La ACCA Career Fair est destinée aux collégiens et étudiants. Les heures d’ouverture sont : de 10 h à 15 h les deux premiers jours et de 10 h à 13 h le dernier jour. L’accès est gratuit. L’événement réunit une vingtaine de grandes entreprises et d’institutions de formation.
Fidèle à son habitude, Rajesh Jeetah a cru bon de commencer son allocution par une petite « anecdote ». Un candidat à l’ACCA, « élève brillant, du village de Congoma », serait venu le voir à son domicile à Quatre-Bornes pour lui demander si Monsieur le ministre ne pouvait lui trouver de l’emploi, « de préférence, dans le secteur public ». Quelle est la pertinence du propos ? Rajesh Jeetah trouve « malheureux » qu’en interrogeant le jeune « très intelligent », ce dernier ne soit pas au courant de certaines informations, notamment : « Que la profession comptable génère pour plus de 42 % de foreign direct investment vers l’Inde », « une performance qui dépasse les États-Unis, Singapour ». Ce manque d’information est, selon le ministre, imputable à une presse qui ne parviendrait pas à informer convenablement les potentiels comptables des avancées du secteur. « The press deals with matters which they believe must be interesting. But they don’t send the right information that people really need to know », a affirmé le ministre ce matin à Ébène, à l’inauguration de la deuxième édition de l’ACCA Career Fair.
Il s’agissait, entre autres, pour le ministre de « dire et redire ces éléments que l’on n’entend pas assez » tels que « Maurice est le pays d’Afrique qui a le plus grand nombre de comptables par tête ». Et de rejoindre ainsi Madhavi Ramdin, directrice d’ACCA à Maurice, et Imtiaz Ajeda, président du ACCA Network Panel, qui devaient souligner la « plus-value » de la profession. Et d’appuyer le jargon de communication financière : « Résilience », « esprit stratégique », « monde global », notamment.
Par ailleurs, le ministre de l’Éducation tertiaire s’est félicité d’avoir, un jour, eu la vision d’un « tourisme de la santé » alors qu’il était encore ministre de la Santé.

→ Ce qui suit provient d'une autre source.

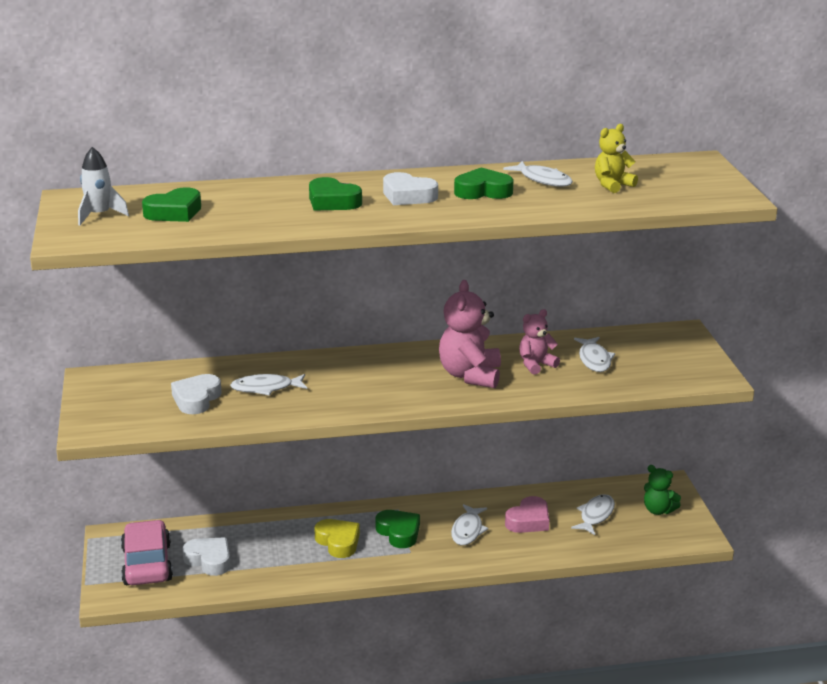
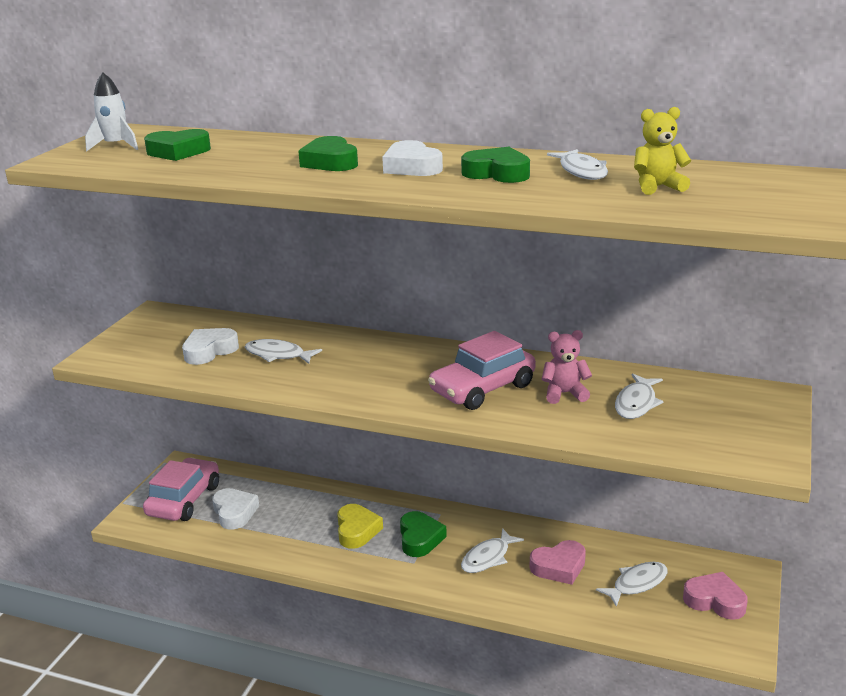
camera: 30 degrees right, 0 degrees up
(470, 375) = (482, 389): pink teddy bear -> pink car
(658, 510) = (715, 601): green teddy bear -> pink heart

Et, ce, alors qu’on se serait « moqué de lui ». C’est dans cet élan qu’il réaffirmait ce matin « sa » vision d’une île Maurice tertiaire qui accueillerait de plus en plus d’étudiants étrangers. Et d’évoquer le besoin de « work towards employability ». « Ce n’est plus une question de chiffre, mais une question de qualité… Avec le monde du travail en étroite collaboration avec les universités. » C’est dans cette optique que seront organisées cette année les assises de l’éducation qui réuniront toutes les parties prenantes du tertiaire : employeurs, universités, corps professionnels.